# Given text
Bug#223110: marked as done (Race condition between fork() and exit() when using pthread_atfork() from a shared library)

To: Pierre HABOUZIT <madcoder@debian.org>
Subject: Bug#223110: marked as done (Race condition between fork() and exit() when using pthread_atfork() from a shared library)
From: owner@bugs.debian.org (Debian Bug Tracking System)
Date: Mon, 05 Feb 2007 14:49:40 -0800
Message-id: <[🔎] handler.223110.D223110.117071277915271.ackdone@bugs.debian.org>
References: <20070205215935.GA14002@hades.madism.org> <20031206213742.GA29361@doc.ic.ac.uk>

Your message dated Mon, 5 Feb 2007 22:59:35 +0100
with message-id <20070205215935.GA14002@hades.madism.org>
and subject line Race condition between fork() and exit() when using pthread_atfork() from a shared library
has caused the attached Bug report to be marked as done.

This means that you claim that the problem has been dealt with.
If this is not the case it is now your responsibility to reopen the
Bug report if necessary, and/or fix the problem forthwith.

(NB: If you are a system administrator and have no idea what I am
talking about this indicates a serious mail system misconfiguration
somewhere.  Please contact me immediately.)

Debian bug tracking system administrator
(administrator, Debian Bugs database)

--- Begin Message ---

To: submit@bugs.debian.org
Subject: Something fishy with pthread_atfork()
From: Andrew Suffield <asuffield@debian.org>
Date: Sat, 6 Dec 2003 21:37:43 +0000
Message-id: <20031206213742.GA29361@doc.ic.ac.uk>

Package: glibc

I don't know what to do with this one. I have a library that follows
the description in libc.info about how to register atfork handlers so
that mutexes behave safely across fork() (it doesn't ever fork
directly). Usually it works fine, but I have one particular case where
glibc gets stuck here:

#0  0x401d7a8a in __unregister_atfork (dso_handle=0x40221d68)

# Problems to solve
1) According to the bug notice, which package was the original report filed against?
2) Write out the stretch of the bug notice from "To: Pierre HABOUZIT" through "been dealt with.".
3) Translate this sentence from the bug notice into Spanish: "This means that you claim that the problem has been dealt with."

# Information shown
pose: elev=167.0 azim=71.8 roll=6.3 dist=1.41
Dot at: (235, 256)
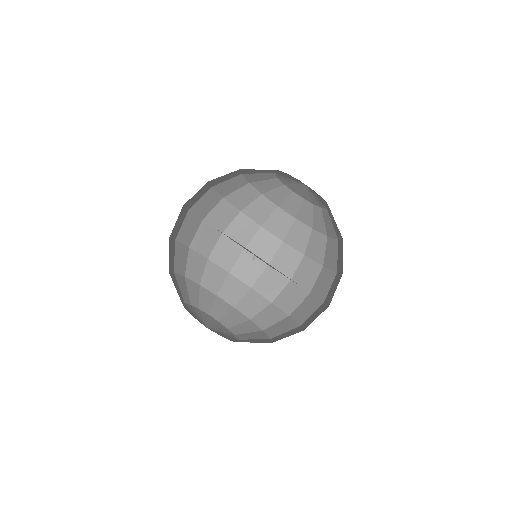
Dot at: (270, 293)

# Exercise answers
1) glibc

2)
To: Pierre HABOUZIT <madcoder@debian.org>
Subject: Bug#223110: marked as done (Race condition between fork() and exit() when using pthread_atfork() from a shared library)
From: owner@bugs.debian.org (Debian Bug Tracking System)
Date: Mon, 05 Feb 2007 14:49:40 -0800
Message-id: <[🔎] handler.223110.D223110.117071277915271.ackdone@bugs.debian.org>
References: <20070205215935.GA14002@hades.madism.org> <20031206213742.GA29361@doc.ic.ac.uk>

Your message dated Mon, 5 Feb 2007 22:59:35 +0100
with message-id <20070205215935.GA14002@hades.madism.org>
and subject line Race condition between fork() and exit() when using pthread_atfork() from a shared library
has caused the attached Bug report to be marked as done.

This means that you claim that the problem has been dealt with.

3) Esto significa que usted afirma que el problema ha sido resuelto.